How to store arrays in MySQL?

I have two tables in MySQL. Table Person has the following columns:

id name fruits

The fruits column may hold null or an array of strings like ('apple', 'orange', 'banana'), or ('strawberry'), etc. The second table is Table Fruit and has the following three columns:

fruit_name color price
apple red 2
orange orange 3
----------- -------- ------

So how should I design the fruits column in the first table so that it can hold array of strings that take values from the fruit_name column in the second table? Since there is no array data type in MySQL, how should I do it?


Solution 1:

The proper way to do this is to use multiple tables and JOIN them in your queries.

For example:

CREATE TABLE person (
`id` INT NOT NULL PRIMARY KEY,
`name` VARCHAR(50)
);

CREATE TABLE fruits (
`fruit_name` VARCHAR(20) NOT NULL PRIMARY KEY,
`color` VARCHAR(20),
`price` INT
);

CREATE TABLE person_fruit (
`person_id` INT NOT NULL,
`fruit_name` VARCHAR(20) NOT NULL,
PRIMARY KEY(`person_id`, `fruit_name`)
);

The person_fruit table contains one row for each fruit a person is associated with and effectively links the person and fruits tables together, I.E.

1 | "banana"
1 | "apple"
1 | "orange"
2 | "straberry"
2 | "banana"
2 | "apple"

When you want to retrieve a person and all of their fruit you can do something like this:

SELECT p.*, f.*
FROM person p
INNER JOIN person_fruit pf
ON pf.person_id = p.id
INNER JOIN fruits f
ON f.fruit_name = pf.fruit_name

Solution 2:

The reason that there are no arrays in SQL, is because most people don't really need it. Relational databases (SQL is exactly that) work using relations, and most of the time, it is best if you assign one row of a table to each "bit of information". For example, where you may think "I'd like a list of stuff here", instead make a new table, linking the row in one table with the row in another table.[1] That way, you can represent M:N relationships. Another advantage is that those links will not clutter the row containing the linked item. And the database can index those rows. Arrays typically aren't indexed.

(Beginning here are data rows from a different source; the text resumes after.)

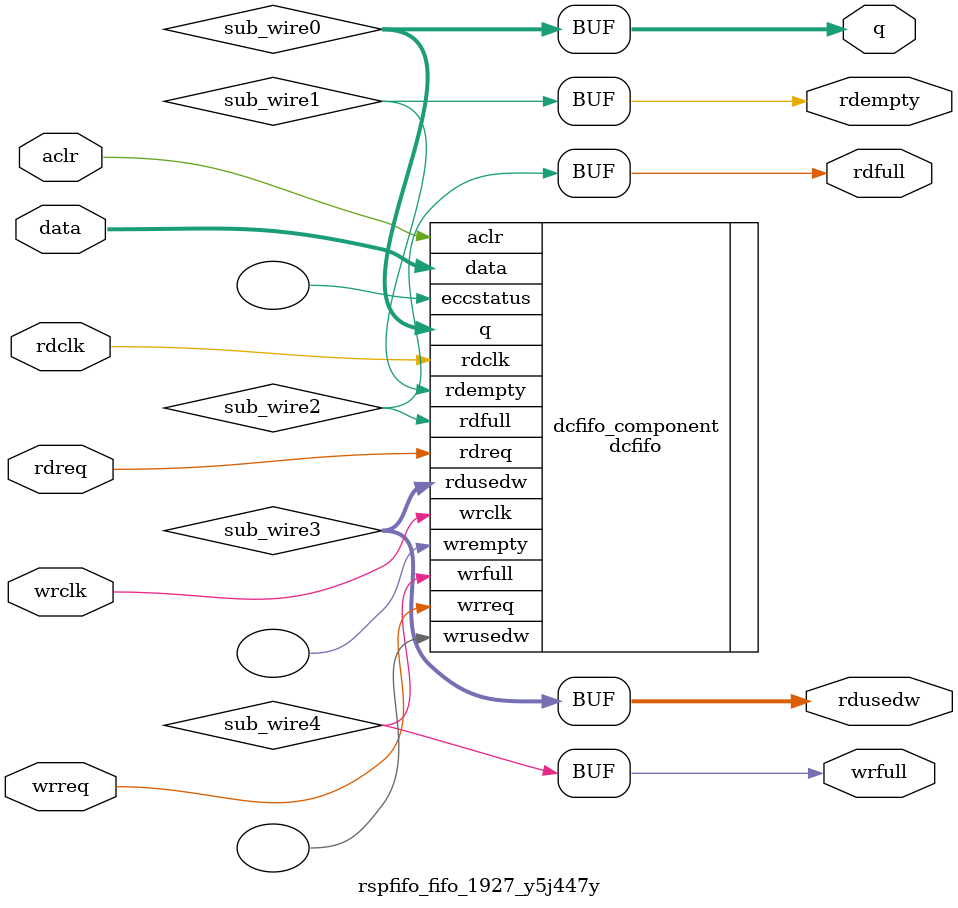
<source format=v>



`timescale 1 ps / 1 ps
// synopsys translate_on
module  rspfifo_fifo_1927_y5j447y  (
    aclr,
    data,
    rdclk,
    rdreq,
    wrclk,
    wrreq,
    q,
    rdempty,
    rdfull,
    rdusedw,
    wrfull);

    input    aclr;
    input  [559:0]  data;
    input    rdclk;
    input    rdreq;
    input    wrclk;
    input    wrreq;
    output [559:0]  q;
    output   rdempty;
    output   rdfull;
    output [5:0]  rdusedw;
    output   wrfull;
`ifndef ALTERA_RESERVED_QIS
// synopsys translate_off
`endif
    tri0     aclr;
`ifndef ALTERA_RESERVED_QIS
// synopsys translate_on
`endif

    wire [559:0] sub_wire0;
    wire  sub_wire1;
    wire  sub_wire2;
    wire [5:0] sub_wire3;
    wire  sub_wire4;
    wire [559:0] q = sub_wire0[559:0];
    wire  rdempty = sub_wire1;
    wire  rdfull = sub_wire2;
    wire [5:0] rdusedw = sub_wire3[5:0];
    wire  wrfull = sub_wire4;

    dcfifo  dcfifo_component (
                .aclr (aclr),
                .data (data),
                .rdclk (rdclk),
                .rdreq (rdreq),
                .wrclk (wrclk),
                .wrreq (wrreq),
                .q (sub_wire0),
                .rdempty (sub_wire1),
                .rdfull (sub_wire2),
                .rdusedw (sub_wire3),
                .wrfull (sub_wire4),
                .eccstatus (),
                .wrempty (),
                .wrusedw ());
    defparam
        dcfifo_component.enable_ecc  = "FALSE",
        dcfifo_component.intended_device_family  = "Agilex 7",
        dcfifo_component.lpm_hint  = "DISABLE_DCFIFO_EMBEDDED_TIMING_CONSTRAINT=TRUE",
        dcfifo_component.lpm_numwords  = 64,
        dcfifo_component.lpm_showahead  = "ON",
        dcfifo_component.lpm_type  = "dcfifo",
        dcfifo_component.lpm_width  = 560,
        dcfifo_component.lpm_widthu  = 6,
        dcfifo_component.overflow_checking  = "OFF",
        dcfifo_component.rdsync_delaypipe  = 4,
        dcfifo_component.read_aclr_synch  = "ON",
        dcfifo_component.underflow_checking  = "OFF",
        dcfifo_component.use_eab  = "ON",
        dcfifo_component.write_aclr_synch  = "ON",
        dcfifo_component.wrsync_delaypipe  = 4;


endmodule



</source>
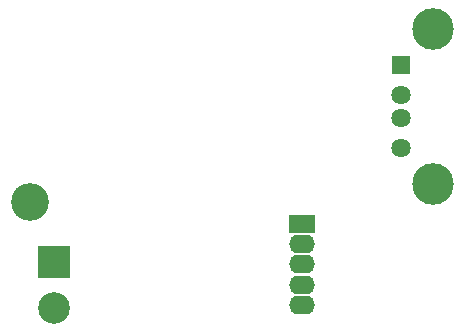
<source format=gbs>
G04*
G04 #@! TF.GenerationSoftware,Altium Limited,Altium Designer,18.0.9 (584)*
G04*
G04 Layer_Color=16711935*
%FSLAX25Y25*%
%MOIN*%
G70*
G01*
G75*
%ADD27R,0.10544X0.10544*%
%ADD28C,0.10544*%
%ADD29R,0.08674X0.06312*%
%ADD30O,0.08674X0.06312*%
%ADD31R,0.06422X0.06422*%
%ADD32C,0.06422*%
%ADD33C,0.13855*%
%ADD34C,0.12611*%
D27*
X18701Y26496D02*
D03*
D28*
Y10905D02*
D03*
D29*
X101500Y38886D02*
D03*
D30*
Y32193D02*
D03*
Y25500D02*
D03*
Y18807D02*
D03*
Y12114D02*
D03*
D31*
X134488Y91929D02*
D03*
D32*
Y82087D02*
D03*
Y74213D02*
D03*
Y64370D02*
D03*
D33*
X145158Y104016D02*
D03*
Y52284D02*
D03*
D34*
X10827Y46260D02*
D03*
M02*

</source>
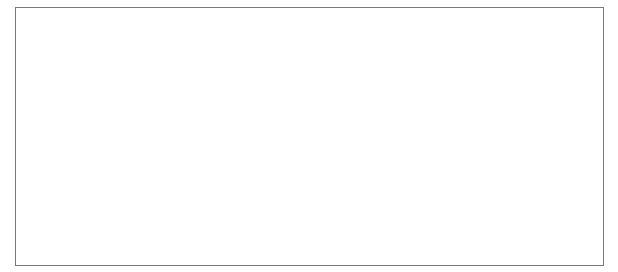
<source format=gbr>
%TF.GenerationSoftware,KiCad,Pcbnew,(6.0.0-0)*%
%TF.CreationDate,2022-07-06T04:59:44-04:00*%
%TF.ProjectId,RAM-Breakout,52414d2d-4272-4656-916b-6f75742e6b69,rev?*%
%TF.SameCoordinates,Original*%
%TF.FileFunction,Profile,NP*%
%FSLAX46Y46*%
G04 Gerber Fmt 4.6, Leading zero omitted, Abs format (unit mm)*
G04 Created by KiCad (PCBNEW (6.0.0-0)) date 2022-07-06 04:59:44*
%MOMM*%
%LPD*%
G01*
G04 APERTURE LIST*
%TA.AperFunction,Profile*%
%ADD10C,0.100000*%
%TD*%
G04 APERTURE END LIST*
D10*
X116840000Y-104648000D02*
X166624000Y-104648000D01*
X166624000Y-104648000D02*
X166624000Y-126492000D01*
X166624000Y-126492000D02*
X116840000Y-126492000D01*
X116840000Y-126492000D02*
X116840000Y-104648000D01*
M02*

</source>
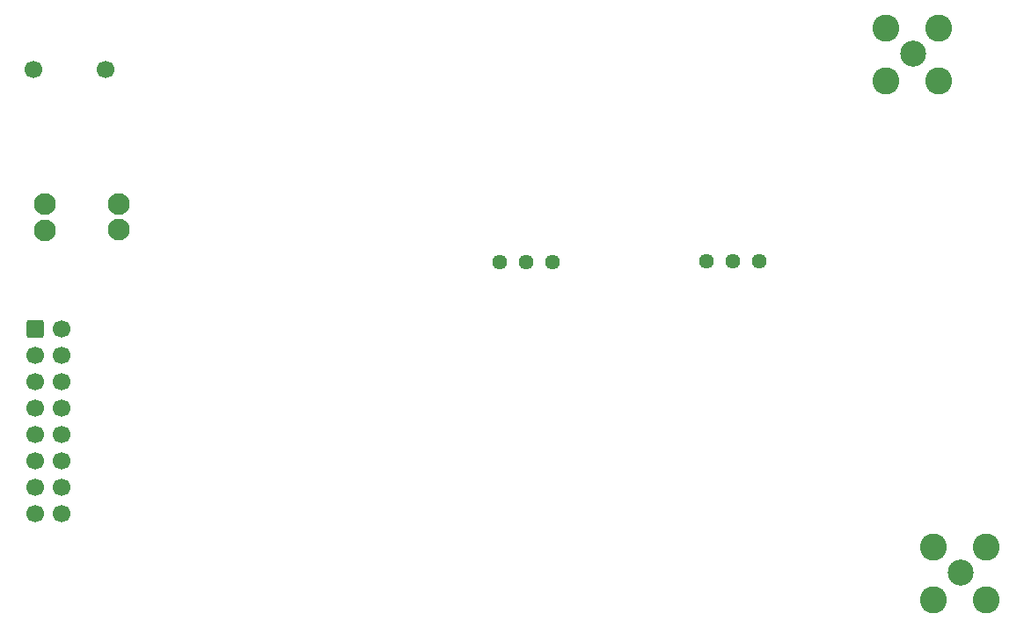
<source format=gbs>
G04 #@! TF.GenerationSoftware,KiCad,Pcbnew,7.0.1-3b83917a11~172~ubuntu22.04.1*
G04 #@! TF.CreationDate,2023-03-16T19:30:03-04:00*
G04 #@! TF.ProjectId,sdt_qse_1496,7364745f-7173-4655-9f31-3439362e6b69,2.0*
G04 #@! TF.SameCoordinates,Original*
G04 #@! TF.FileFunction,Soldermask,Bot*
G04 #@! TF.FilePolarity,Negative*
%FSLAX46Y46*%
G04 Gerber Fmt 4.6, Leading zero omitted, Abs format (unit mm)*
G04 Created by KiCad (PCBNEW 7.0.1-3b83917a11~172~ubuntu22.04.1) date 2023-03-16 19:30:03*
%MOMM*%
%LPD*%
G01*
G04 APERTURE LIST*
G04 Aperture macros list*
%AMRoundRect*
0 Rectangle with rounded corners*
0 $1 Rounding radius*
0 $2 $3 $4 $5 $6 $7 $8 $9 X,Y pos of 4 corners*
0 Add a 4 corners polygon primitive as box body*
4,1,4,$2,$3,$4,$5,$6,$7,$8,$9,$2,$3,0*
0 Add four circle primitives for the rounded corners*
1,1,$1+$1,$2,$3*
1,1,$1+$1,$4,$5*
1,1,$1+$1,$6,$7*
1,1,$1+$1,$8,$9*
0 Add four rect primitives between the rounded corners*
20,1,$1+$1,$2,$3,$4,$5,0*
20,1,$1+$1,$4,$5,$6,$7,0*
20,1,$1+$1,$6,$7,$8,$9,0*
20,1,$1+$1,$8,$9,$2,$3,0*%
G04 Aperture macros list end*
%ADD10C,1.700000*%
%ADD11RoundRect,0.250000X-0.600000X-0.600000X0.600000X-0.600000X0.600000X0.600000X-0.600000X0.600000X0*%
%ADD12C,2.100000*%
%ADD13C,2.600000*%
%ADD14C,2.500000*%
%ADD15C,1.440000*%
G04 APERTURE END LIST*
D10*
X98837500Y-77500000D03*
X105837500Y-77500000D03*
D11*
X99000000Y-102500000D03*
D10*
X101540000Y-102500000D03*
X99000000Y-105040000D03*
X101540000Y-105040000D03*
X99000000Y-107580000D03*
X101540000Y-107580000D03*
X99000000Y-110120000D03*
X101540000Y-110120000D03*
X99000000Y-112660000D03*
X101540000Y-112660000D03*
X99000000Y-115200000D03*
X101540000Y-115200000D03*
X99000000Y-117740000D03*
X101540000Y-117740000D03*
X99000000Y-120280000D03*
X101540000Y-120280000D03*
D12*
X107100000Y-92950000D03*
X107100000Y-90450000D03*
D13*
X185460000Y-123460000D03*
X185460000Y-128540000D03*
X190540000Y-123460000D03*
X190540000Y-128540000D03*
D14*
X188100000Y-125925000D03*
D13*
X180885000Y-73535000D03*
X180885000Y-78615000D03*
X185965000Y-73535000D03*
X185965000Y-78615000D03*
D14*
X183525000Y-76000000D03*
D15*
X143750000Y-96050000D03*
X146290000Y-96050000D03*
X148830000Y-96050000D03*
D12*
X100000000Y-93000000D03*
X100000000Y-90500000D03*
D15*
X168740350Y-95986000D03*
X166200350Y-95986000D03*
X163660350Y-95986000D03*
M02*

</source>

If you don't need relational databases, you can use e.g. a key-value store.

Read about database normalization, please. The golden rule is "[Every] non-key [attribute] must provide a fact about the key, the whole key, and nothing but the key.". An array does too much. It has multiple facts and it stores the order (which is not related to the relation itself). And the performance is poor (see above).

Imagine that you have a person table and you have a table with phone calls by people. Now you could make each person row have a list of his phone calls. But every person has many other relationships to many other things. Does that mean my person table should contain an array for every single thing he is connected to? No, that is not an attribute of the person itself.

[1]: It is okay if the linking table only has two columns (the primary keys from each table)! If the relationship itself has additional attributes though, they should be represented in this table as columns.